Plans to expand carbon markets at UN climate talks this December could trigger a second 'sub-prime' style financial collapse and fail to protect the world from a global warming catastrophe, according to a report from Friends of the Earth.
The trade in carbon permits and credits, primarily based in Europe, was worth $126 billion in 2008 and is predicted to reach $3.1 trillion by 2020 if a global carbon market takes off, according to Friends of the Earth.
However, the majority of the trade is not between polluting industries and factories covered by carbon trading schemes, but by banks and investors who profit from speculation on the carbon markets by packaging carbon credits into increasingly complex financial products similar to sub-prime mortgages, which triggered the recent economic crash, according to the researchers.

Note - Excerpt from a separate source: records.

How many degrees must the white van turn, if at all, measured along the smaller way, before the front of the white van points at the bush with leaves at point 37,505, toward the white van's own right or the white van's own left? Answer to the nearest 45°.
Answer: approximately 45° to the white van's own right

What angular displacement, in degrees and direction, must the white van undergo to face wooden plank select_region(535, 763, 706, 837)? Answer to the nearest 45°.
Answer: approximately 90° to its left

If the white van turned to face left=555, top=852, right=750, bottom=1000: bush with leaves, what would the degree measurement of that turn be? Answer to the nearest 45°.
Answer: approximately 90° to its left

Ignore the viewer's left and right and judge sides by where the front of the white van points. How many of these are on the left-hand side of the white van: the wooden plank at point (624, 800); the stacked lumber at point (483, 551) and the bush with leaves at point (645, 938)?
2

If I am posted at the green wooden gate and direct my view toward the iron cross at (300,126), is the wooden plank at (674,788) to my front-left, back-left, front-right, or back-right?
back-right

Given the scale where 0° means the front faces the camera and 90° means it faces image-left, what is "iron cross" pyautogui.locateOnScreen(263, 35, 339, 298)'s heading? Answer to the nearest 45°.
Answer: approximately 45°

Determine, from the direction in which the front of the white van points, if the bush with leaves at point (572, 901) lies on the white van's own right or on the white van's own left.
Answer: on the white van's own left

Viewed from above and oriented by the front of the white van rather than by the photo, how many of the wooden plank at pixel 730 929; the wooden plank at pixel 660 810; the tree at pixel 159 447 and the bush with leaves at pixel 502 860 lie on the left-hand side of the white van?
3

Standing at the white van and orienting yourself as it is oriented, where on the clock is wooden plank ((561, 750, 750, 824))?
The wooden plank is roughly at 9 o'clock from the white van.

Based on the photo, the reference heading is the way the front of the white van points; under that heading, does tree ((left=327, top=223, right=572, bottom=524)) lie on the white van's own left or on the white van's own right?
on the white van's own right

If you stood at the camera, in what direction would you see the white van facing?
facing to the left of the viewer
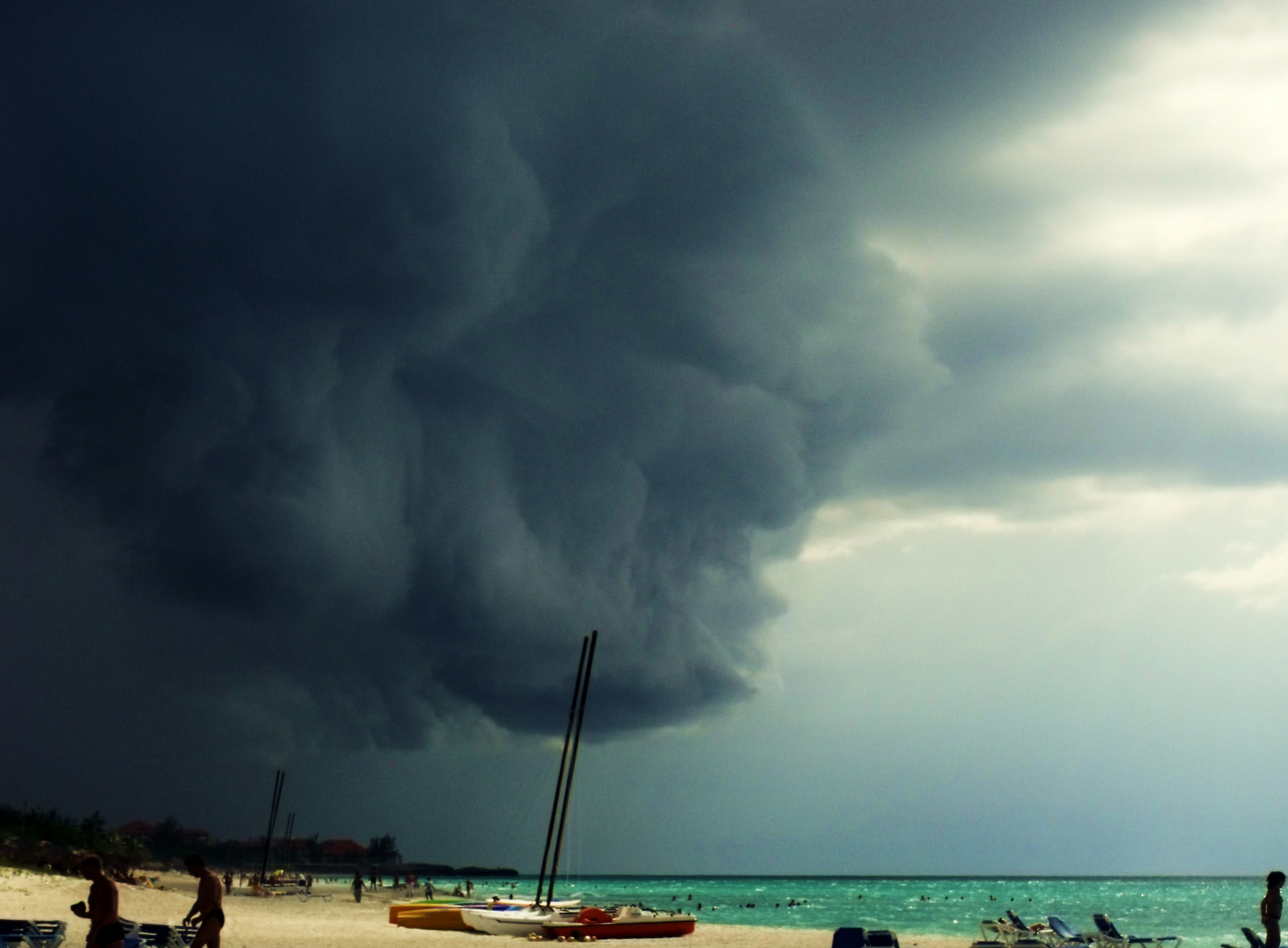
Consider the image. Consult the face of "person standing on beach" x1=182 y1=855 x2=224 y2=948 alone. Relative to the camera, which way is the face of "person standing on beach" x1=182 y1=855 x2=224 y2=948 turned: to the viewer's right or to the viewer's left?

The report, A Dangerous Obsession (PDF), focuses on the buying and selling of a new "artificial" commodity -- the right to emit carbon dioxide -- which the UK and other developed country governments want to expand into a worldwide market and are pushing in the negotiations leading up to the Copenhagen climate talks in December, say researchers.
According to the report, the UK Government's focus on carbon trading as a solution to climate change is "high risk, irresponsible and dangerous." It also notes that existing carbon trading schemes are not delivering the emissions cuts promised, and relying on this mechanism to reduce emissions globally is gambling with the health of the planet.
Researchers also say carbon trading is being used as a smokescreen by rich countries to avoid their legal and moral commitment to provide money and technology to developing countries to help them adapt to climate change.
The report recommends that the UK Government use proven policy tools like regulation, a carbon tax and major public investment in greening the economy to reduce emissions by at least 40 percent by 2020, without carbon offsets.